С биологической точки зрения неверно рассматривать любовь как уловку природы, призванную оптимизировать результат сексуальных отношений. Красивые дети рождаются и без любви, а некрасивые дети могут появляться и у любящих друг друга родителей. Многие влюбленные не получают большого наслаждения от секса. Умопомрачительный секс, наоборот, бывает у нас с людьми, которых мы совсем нелюбим. Наверное, иногда люди действительно пытаются дать своим генам наилучший шанс. Но куда чаще люди ищут у партнера те же хобби, склонность к тому же виду спорта, увлечение той же музыкой, теми же кинофильмами или телевизионными программами, те же вкусы относительно летнего отдыха или привычку ходить в тот же ресторан, и все это не имеет ни малейшего значения с точки зрения эволюционной биологии. Любовь между мужчиной и женщиной есть нечто большее, чем сумма ее частей. Любовь — это самостоятельная величина, лишенная однозначной биологической функции, орнаментальная пазуха умопомрачительной красоты и сложности.
С точки зрения эволюционной биологии, любовь не упорядоченное, а совершенно «хаотичное» чувство. И хаотичность эта, как мы увидим, не только эволюционнобиологическая. Одно то, что в обыденной речи мы обозначаем одним и тем же словом «любовь» влюбленность и долговременную любовь (а иногда и просто похоть), делаетлюбовь необъяснимой и хаотической. Все перечисленное может спокойно существовать самостоятельно — влюбленность, любовь и сексуальное вожделение! В отношении любимого человека все эти понятия могут перекрываться — но обычно это не длится долго!

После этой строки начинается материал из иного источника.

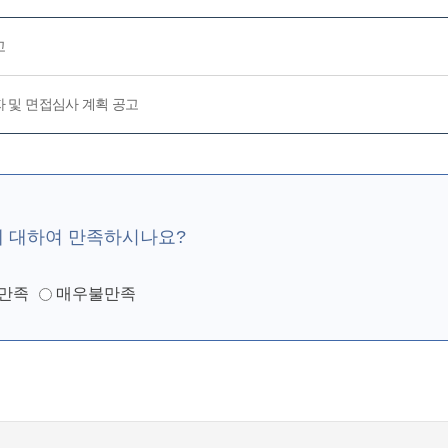
고
격자 및 면접심사 계획 공고
에 대하여 만족하시나요?
만족
매우불만족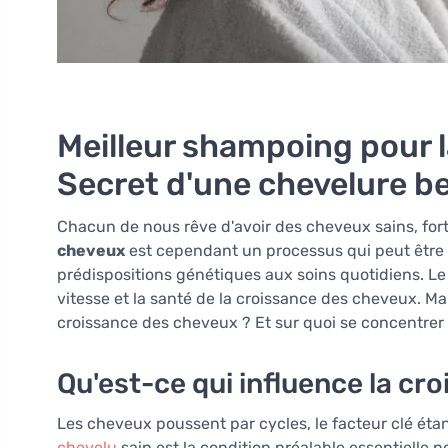
Meilleur shampoing pour l
Secret d'une chevelure be
Chacun de nous rêve d'avoir des cheveux sains, fo
cheveux
est cependant un processus qui peut être 
prédispositions génétiques aux soins quotidiens. Le
vitesse et la santé de la croissance des cheveux. M
croissance des cheveux ? Et sur quoi se concentrer 
Qu'est-ce qui influence la cr
Les cheveux poussent par cycles, le facteur clé étan
chevelu
sain est la condition préalable essentielle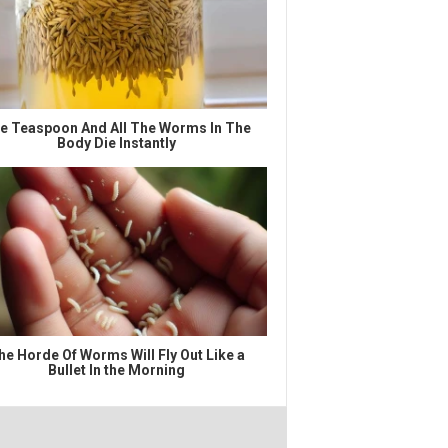
e Teaspoon And All The Worms In The
Body Die Instantly
he Horde Of Worms Will Fly Out Like a
Bullet In the Morning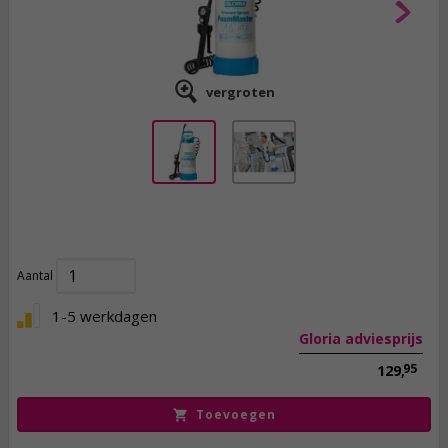
vergroten
117,
95
incl. btw
Aantal
1-5 werkdagen
Gloria adviesprijs
95
129,
Toevoegen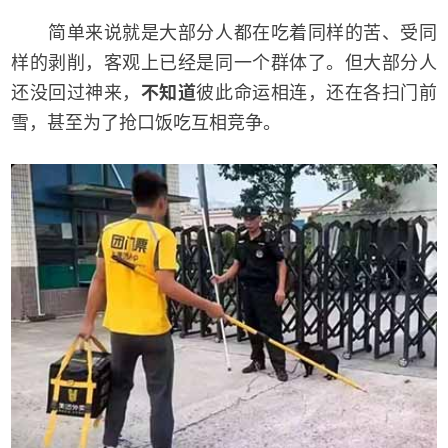
简单来说就是大部分人都在吃着同样的苦、受同
样的剥削，客观上已经是同一个群体了。但大部分人
还没回过神来，
不知道
彼此命运相连，还在各扫门前
雪，甚至为了抢口饭吃互相竞争。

Даже на гормональном уровне любовь, влюбленность и половое вожделение — абсолютно разные вещи. С точки зрения биохимии эти состояния не имеют друг к другу практически никакого отношения. Возникает основополагающий вопрос: каким образом соотносятся между собой эмоции и биохимия, чувства и представления? Другими словами, как из протекающих в головном мозге биохимических процессов возникает представление о любви?